The use of ACE inhibitors was associated with an almost 40% lower risk of COVID-19 hospitalization for Medicare Advantage patients. A younger, commercially insured group did not have the same result. Use of the medication was not found to reduce mortality risk in individuals once hospitalized with COVID-19.
“While not yet actionable, these findings provide an impetus to test whether this common, inexpensive class of drugs can mitigate the impact of the virus,” said Dr. Harlan Krumholz, the Harold H. Hines, Jr. professor of medicine at Yale and the director of the Yale New Haven Hospital Center for Outcomes Research.
The findings of this analysis clear a path for a pragmatic, large-scale clinical research trial to examine the potential role of ACE inhibitors in preventing the severe consequences of COVID-19. The large-scale research trial led by UnitedHealth Group and Yale School of Medicine will adopt an innovative, modern approach as one of the first virtual COVID-19 clinical trials to be launched at scale with a suite of digital tools.

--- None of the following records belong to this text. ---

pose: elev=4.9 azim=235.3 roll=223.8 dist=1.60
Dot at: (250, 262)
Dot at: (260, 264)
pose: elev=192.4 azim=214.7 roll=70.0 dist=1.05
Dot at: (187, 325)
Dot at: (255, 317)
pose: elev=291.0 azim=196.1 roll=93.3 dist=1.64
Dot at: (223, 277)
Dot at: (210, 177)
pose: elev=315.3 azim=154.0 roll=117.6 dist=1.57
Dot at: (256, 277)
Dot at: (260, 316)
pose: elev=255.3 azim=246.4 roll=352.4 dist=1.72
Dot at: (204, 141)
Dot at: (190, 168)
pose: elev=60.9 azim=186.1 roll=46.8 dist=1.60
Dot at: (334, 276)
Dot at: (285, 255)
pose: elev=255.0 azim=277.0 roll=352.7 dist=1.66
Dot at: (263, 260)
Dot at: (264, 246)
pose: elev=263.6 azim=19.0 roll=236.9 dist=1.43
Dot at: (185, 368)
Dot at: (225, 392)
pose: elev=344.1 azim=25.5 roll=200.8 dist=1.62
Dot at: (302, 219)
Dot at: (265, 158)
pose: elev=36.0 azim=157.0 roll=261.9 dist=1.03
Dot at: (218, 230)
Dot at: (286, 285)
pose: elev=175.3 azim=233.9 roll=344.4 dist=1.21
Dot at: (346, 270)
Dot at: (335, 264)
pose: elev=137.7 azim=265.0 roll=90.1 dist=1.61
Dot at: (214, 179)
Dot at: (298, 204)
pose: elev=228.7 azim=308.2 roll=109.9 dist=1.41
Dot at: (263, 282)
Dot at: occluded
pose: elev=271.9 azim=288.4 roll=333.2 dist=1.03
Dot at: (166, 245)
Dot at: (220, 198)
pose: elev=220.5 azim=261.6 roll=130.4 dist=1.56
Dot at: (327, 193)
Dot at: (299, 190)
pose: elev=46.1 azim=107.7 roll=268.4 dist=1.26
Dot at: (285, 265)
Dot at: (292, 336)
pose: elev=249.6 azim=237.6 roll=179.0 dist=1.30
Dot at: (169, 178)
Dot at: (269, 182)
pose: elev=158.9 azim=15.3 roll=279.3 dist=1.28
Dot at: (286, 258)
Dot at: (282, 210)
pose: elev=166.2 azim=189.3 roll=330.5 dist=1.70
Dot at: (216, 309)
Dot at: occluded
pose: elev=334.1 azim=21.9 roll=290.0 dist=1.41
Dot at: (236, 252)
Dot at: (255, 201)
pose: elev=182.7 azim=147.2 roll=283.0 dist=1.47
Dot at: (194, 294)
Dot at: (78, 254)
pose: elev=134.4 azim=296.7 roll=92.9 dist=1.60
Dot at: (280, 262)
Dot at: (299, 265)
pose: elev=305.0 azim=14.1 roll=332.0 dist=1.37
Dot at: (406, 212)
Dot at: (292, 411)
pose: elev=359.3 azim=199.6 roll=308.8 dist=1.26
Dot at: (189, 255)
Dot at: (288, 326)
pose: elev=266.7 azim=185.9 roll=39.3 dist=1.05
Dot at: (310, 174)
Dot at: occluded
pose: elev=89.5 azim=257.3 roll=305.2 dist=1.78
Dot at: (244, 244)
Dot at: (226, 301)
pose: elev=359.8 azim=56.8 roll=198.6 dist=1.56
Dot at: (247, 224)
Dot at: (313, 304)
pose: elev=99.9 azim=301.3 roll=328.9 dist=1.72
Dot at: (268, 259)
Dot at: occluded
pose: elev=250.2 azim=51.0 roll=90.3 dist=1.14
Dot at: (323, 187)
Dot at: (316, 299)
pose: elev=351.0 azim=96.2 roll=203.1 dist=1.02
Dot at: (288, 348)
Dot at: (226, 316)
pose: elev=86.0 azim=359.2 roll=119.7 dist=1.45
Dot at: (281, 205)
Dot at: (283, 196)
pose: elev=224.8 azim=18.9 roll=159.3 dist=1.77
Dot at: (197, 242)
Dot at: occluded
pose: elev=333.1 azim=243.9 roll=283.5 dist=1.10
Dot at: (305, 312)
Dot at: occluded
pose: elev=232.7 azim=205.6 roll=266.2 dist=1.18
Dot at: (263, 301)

“The results from this study offer critical new insights that can help accelerate clinical trials on ACEs to inform appropriate hypertension treatments for seniors during the COVID-19 pandemic,” said Dr. Deneen Vojta, executive vice president, Global Research & Development for UnitedHealth Group. “We are hopeful this information will help clinicians, health care researchers and industry leaders work together to validate these findings and possibly reduce the risk of hospitalization for COVID-19.”